Неисчерпаемость портрета. Жизнь художника Ивана Крамского - Владимир Ильич Порудоминский
К этому времени относится черновой автограф статьи, переписанной (возможно, написанной) Крамским, – «Художники и студенты»: «Войти в эту жизнь, слиться, сжиться с русскими вопросами, заинтересоваться судьбой нашего общества – вот что необходимо каждому художнику».
Герцен в «Колоколе» зовет юношей: «В народ! к народу!.. Вы начинаете новую эпоху, вы поняли, что время шептанья, дальних намеков, запрещенных книг проходит. Вы тайно еще печатаете дома, но явно протестуете».

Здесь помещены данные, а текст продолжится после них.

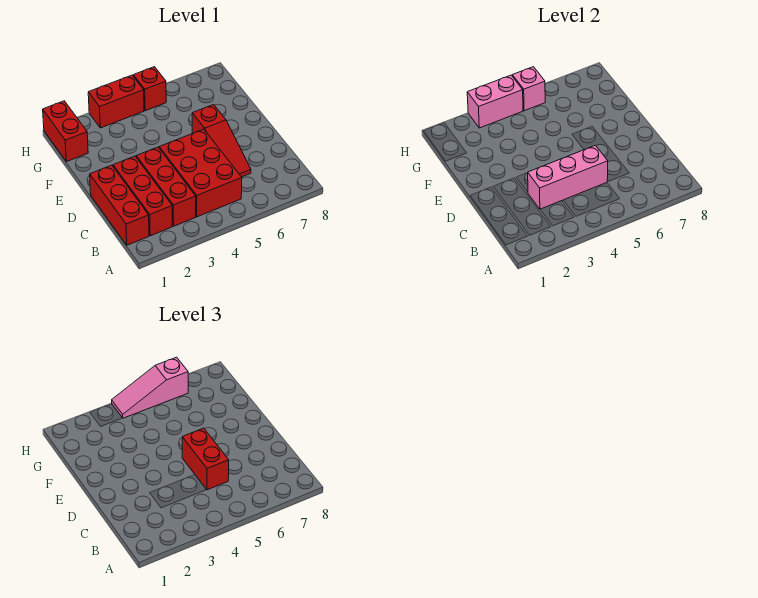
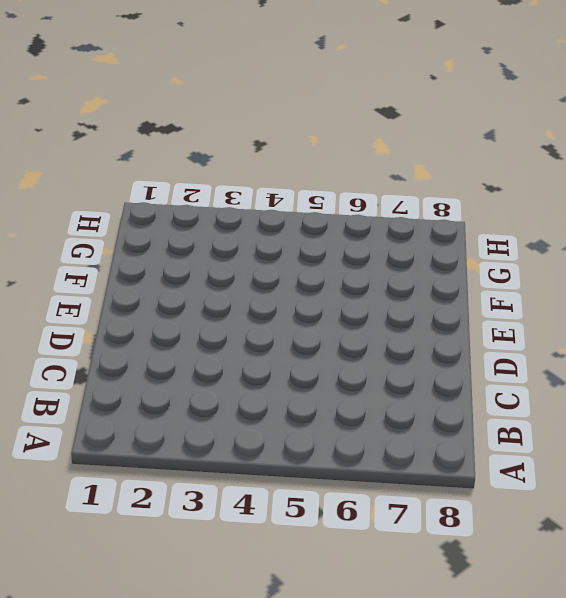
none -> red brick B1:D1 level 1
none -> red brick B2:D2 level 1
none -> red brick B3:D3 level 1

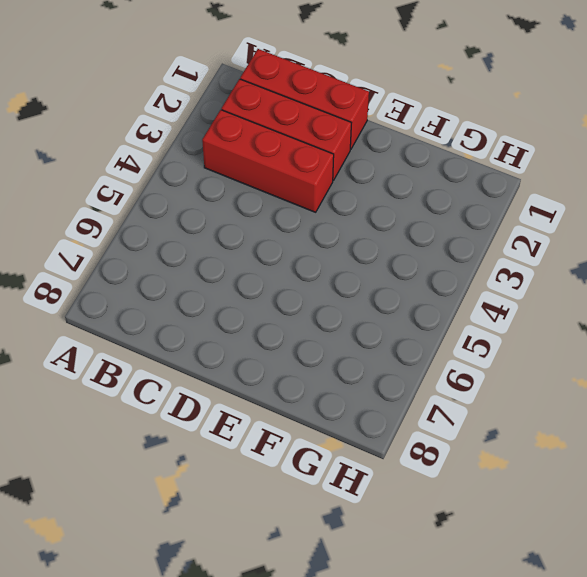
none -> red brick B4:D5 level 1
none -> red slope C6:E6 level 1 top E
none -> red brick G1:H1 level 1

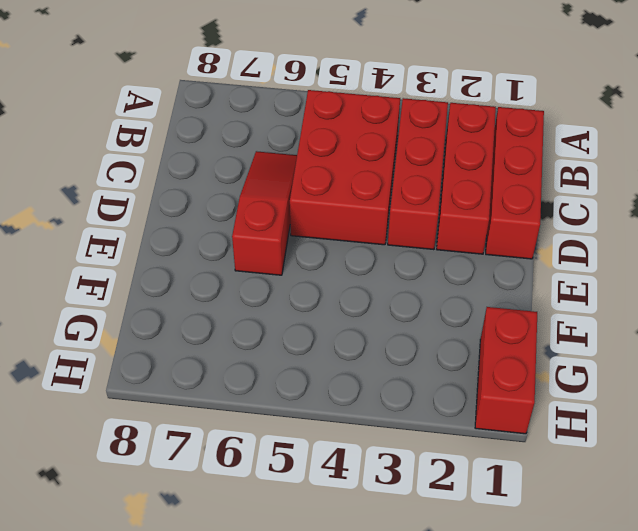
none -> red brick H3:H4 level 1
none -> red brick H5 level 1
none -> pink brick C3:C5 level 2

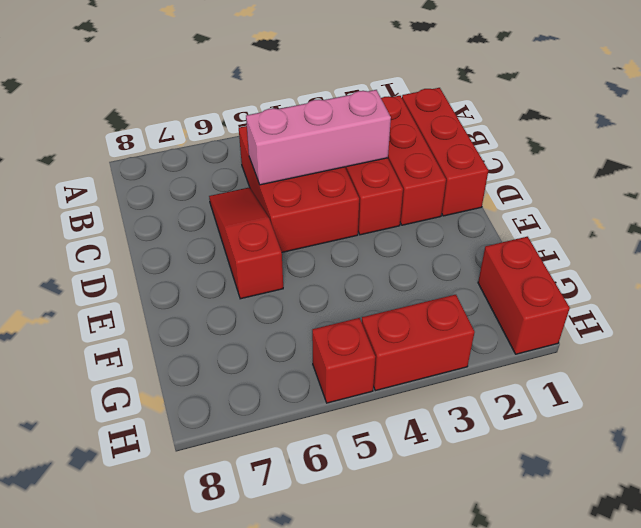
none -> pink brick H3:H4 level 2
none -> pink brick H5 level 2
none -> red brick C5:D5 level 3

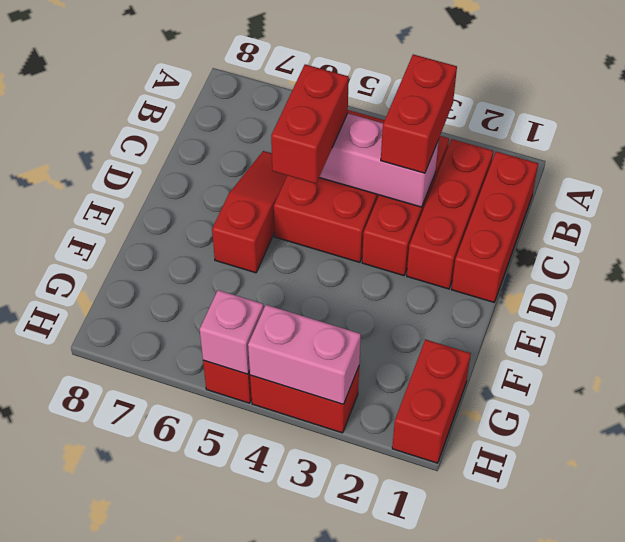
red brick B3:C3 level 3 -> none
none -> pink slope H4:H6 level 3 top 6

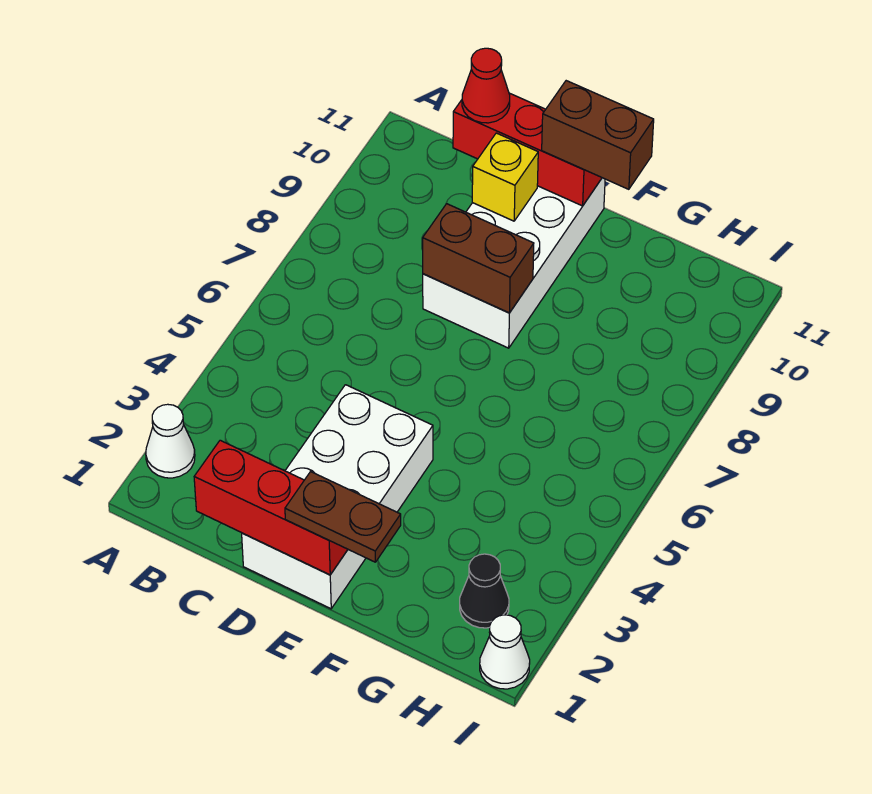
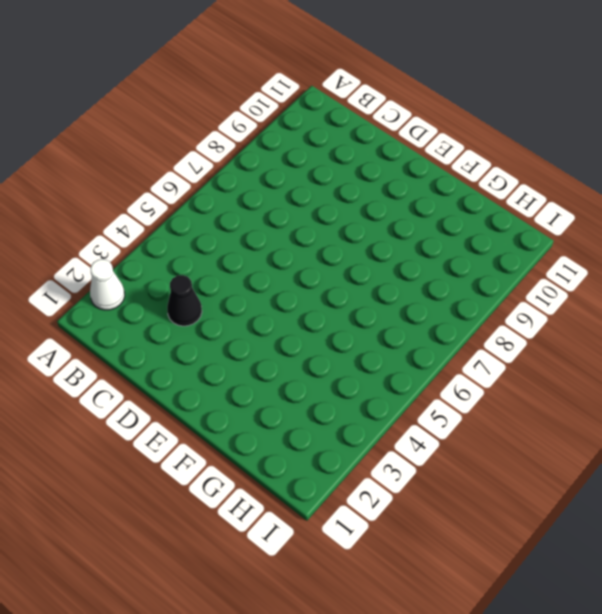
black cone C3 level 1 -> black cone H2 level 1
none -> white brick D1:E4 level 1
none -> white brick D8:E11 level 1
none -> white cone I1 level 1

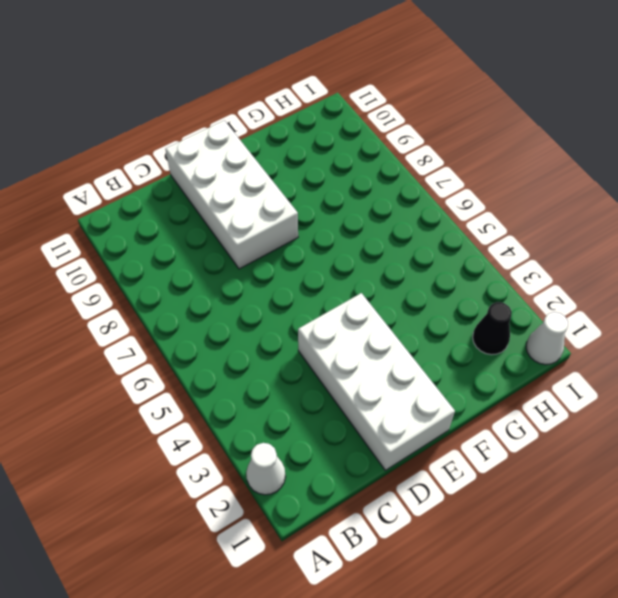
none -> red brick C1:E1 level 2
none -> red brick C11:E11 level 2
none -> brown brick D8:E8 level 2

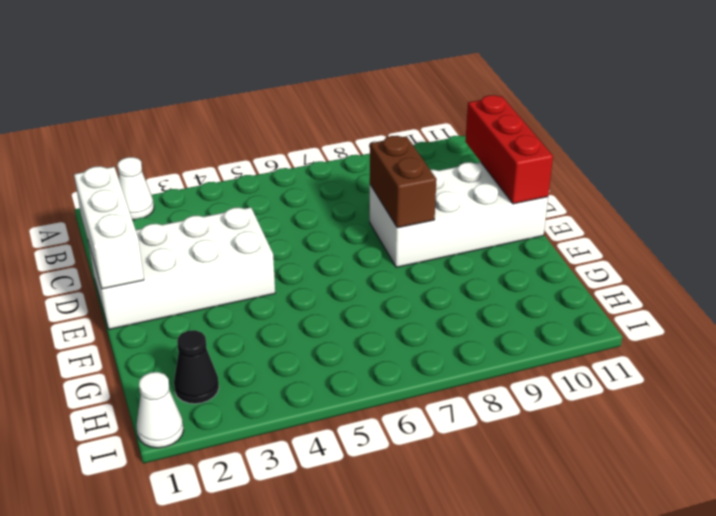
white brick C1:E1 level 2 -> red brick C1:E1 level 2
none -> yellow brick D10 level 2
none -> red cone C11 level 3
none -> brown plate E1:F1 level 3

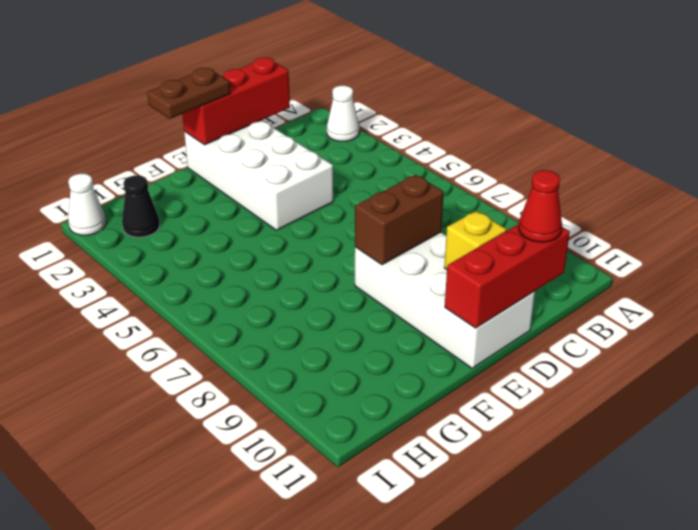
none -> brown brick E11:F11 level 3

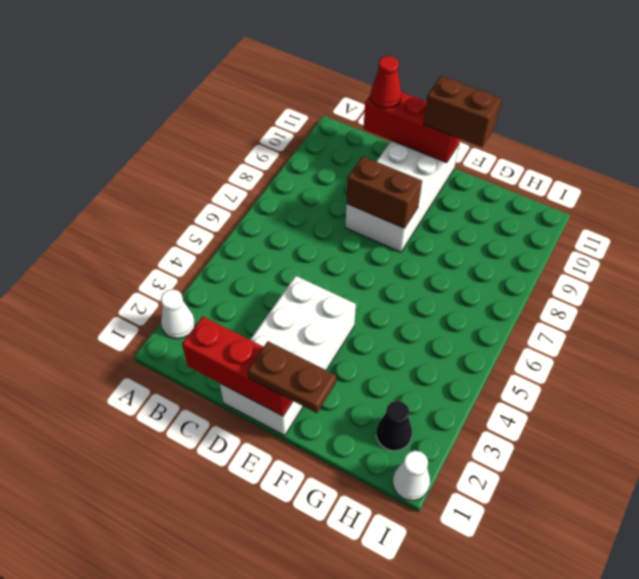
none -> yellow brick D10 level 2

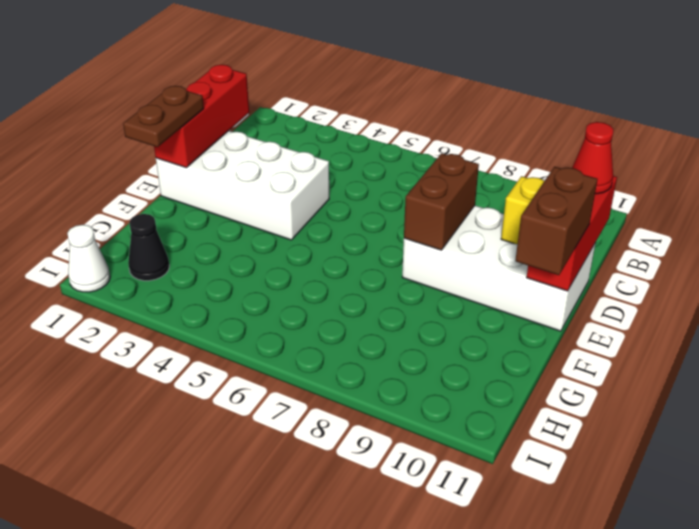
none -> white cone A2 level 1

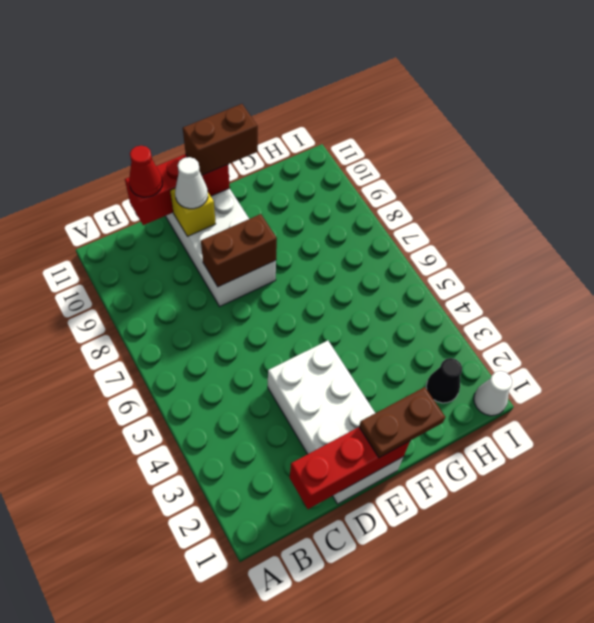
white cone D10 level 3 -> white cone A2 level 1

Запомним слово Герцена про явный протест: оно к девятому ноября 1863 года, к лучшему дню Крамского, прямое отношение имеет. До этого дня уже рукой подать, но время насыщено событиями, до предела заполнено ими: все, что происходит в России, готовит и приближает этот день – лучший день в жизни Крамского, поворотный день в жизни русского искусства.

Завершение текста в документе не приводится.